Blottière : le nom vous dit peut-être quelque chose ; vous avez peut-être lu en 2016 son Comment Baptiste est mort, roman remarquable sur une famille française enlevée par des djihadistes d’Afrique ou encore Le tombeau de Tommy, histoire d’un jeune héros juif de la résistance du mouvement Manouchian, deux de ses romans au beau succès.

Blottière, je ne l’avais jamais lu. Il est le genre d’écrivain de grand talent, qui peut échapper à la vigilance des critiques, alors même qu’il a reçu un grand nombre de prix (Décembre, Giono, Larbaud…) et qu’il publie depuis 40 ans chez Gallimard.

Blottière, ce nom est à retenir : il est un styliste comme on en croise peu en littérature. Grand lecteur de poésie depuis toujours, Rimbaldien en diable, sa langue, dans ce Ciel a disparu, est d’une impressionnante précision ; une langue imagée, douce, harmonieuse, parfaitement rythmée, qui nous entraîne dans une folle aventure menée par Ayann Ader, romancier français installé dans une oasis égyptienne, poète d’un certain âge pour qui l’observation des étoiles, du toit de sa maison en terre, est devenue impossible.

Peu à peu, le poète se mue en tueur : il se décide à assassiner Elon Musk car après avoir lu sur lui, il prend conscience qu’il est le principal instigateur et responsable de cette catastrophe, à travers son programme starlink, qui augmente sans cesse le nombre de satellites, afin de pouvoir un jour financer son idée de colonisation sur la planète Mars.

Il y a plusieurs tours de force dans ce roman, dont le premier est d’avoir réussi à mettre en lumière un danger réel d’obscurcissement de la terre, dû à la folie Musk, sujet que personne à part quelques scientifiques méconnus,

n’évoque jamais. Il est difficile de dire quelque chose de nouveau sur Musk, omniprésent dans les médias, et Blottière y est arrivé, et d’une bien belle manière, à travers le genre romanesque et un imaginaire politique.
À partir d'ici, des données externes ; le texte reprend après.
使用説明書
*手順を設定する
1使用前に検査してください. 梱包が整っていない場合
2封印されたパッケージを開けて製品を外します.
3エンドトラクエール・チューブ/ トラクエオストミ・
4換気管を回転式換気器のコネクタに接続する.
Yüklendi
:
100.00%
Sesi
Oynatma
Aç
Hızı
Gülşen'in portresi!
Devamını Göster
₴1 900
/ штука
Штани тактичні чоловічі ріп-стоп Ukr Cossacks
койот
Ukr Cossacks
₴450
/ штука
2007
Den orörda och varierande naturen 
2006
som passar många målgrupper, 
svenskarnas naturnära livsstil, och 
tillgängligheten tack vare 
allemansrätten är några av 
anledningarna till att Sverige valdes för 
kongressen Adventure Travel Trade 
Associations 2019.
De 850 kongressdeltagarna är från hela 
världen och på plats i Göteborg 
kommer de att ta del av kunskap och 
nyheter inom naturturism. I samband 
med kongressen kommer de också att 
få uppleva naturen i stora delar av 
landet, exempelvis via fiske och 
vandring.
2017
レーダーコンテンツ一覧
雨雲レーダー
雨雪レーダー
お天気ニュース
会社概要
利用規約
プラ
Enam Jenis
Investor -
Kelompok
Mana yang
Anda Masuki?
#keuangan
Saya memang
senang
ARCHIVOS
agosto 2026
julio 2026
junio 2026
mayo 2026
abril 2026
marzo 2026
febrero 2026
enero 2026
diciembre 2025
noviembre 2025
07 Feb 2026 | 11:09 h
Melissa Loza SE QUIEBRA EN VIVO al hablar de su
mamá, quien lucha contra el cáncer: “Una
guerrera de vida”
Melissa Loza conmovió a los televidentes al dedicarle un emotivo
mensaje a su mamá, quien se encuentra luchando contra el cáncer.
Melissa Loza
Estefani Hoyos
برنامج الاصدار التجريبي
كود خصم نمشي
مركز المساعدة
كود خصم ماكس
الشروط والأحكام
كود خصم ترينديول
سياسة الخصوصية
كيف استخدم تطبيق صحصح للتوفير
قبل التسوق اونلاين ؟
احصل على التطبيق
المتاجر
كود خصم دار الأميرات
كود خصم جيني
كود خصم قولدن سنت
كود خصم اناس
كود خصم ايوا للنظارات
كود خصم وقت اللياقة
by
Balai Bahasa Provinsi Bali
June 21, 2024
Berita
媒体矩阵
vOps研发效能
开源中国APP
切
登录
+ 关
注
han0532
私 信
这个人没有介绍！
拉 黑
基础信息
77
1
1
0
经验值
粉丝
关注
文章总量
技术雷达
Non moins géniale, sa manière de nous prendre en otage, nous lecteurs, auprès de ce poète devenu terroriste, obsédé à l’idée de sauver la planète, c’est-à-dire la beauté. Jusqu’à un certain point, nous devenons complices d’Ayann Ader, devenant terroristes nous-mêmes : ne serions-nous pas tous prêts à tuer si la cause nous paraissait valable ? Volontairement, Blottière nous place dans une situation inconfortable, ambiguë, désastreuse.

Il y a du tragique, du postapocalyptique dans ce roman, mais il y a aussi du ludique. Toute la partie d’élaboration à travers le Darknet de l’assassinat de Musk, est jouissive ! On se croirait dans un James Bond ! Va-t-il y parvenir ? C’est la question que l’on se pose longtemps à la lecture du roman. Je ne vous dévoile évidemment pas le dénouement.

N’oublions pas la belle histoire d’amour entre le petit-fils adoptif d’Ayann, Liki, jeune égyptien de 19 ans, et Jade, une Parisienne très sexuelle. Il décrit comme dans un grand nombre de ses romans, magnifiquement l’adolescence, un âge synonyme avant tout de sensualité selon lui.

Blottière ( voir l’entretien page 24) cite en exergue le philosophe Olivier Rey, qui synthétise le danger imminent, incarné par Musk : notre époque serait un mélange d’immaturité psychique et d’un très haut degré de technologie. La technique contre la nature, vieille histoire qui tourne à la tragédie ; la mort contre la vie.

Blottière, par ce roman puissant, vise au cœur d’un des drames contemporains. Il nous aura prévenus.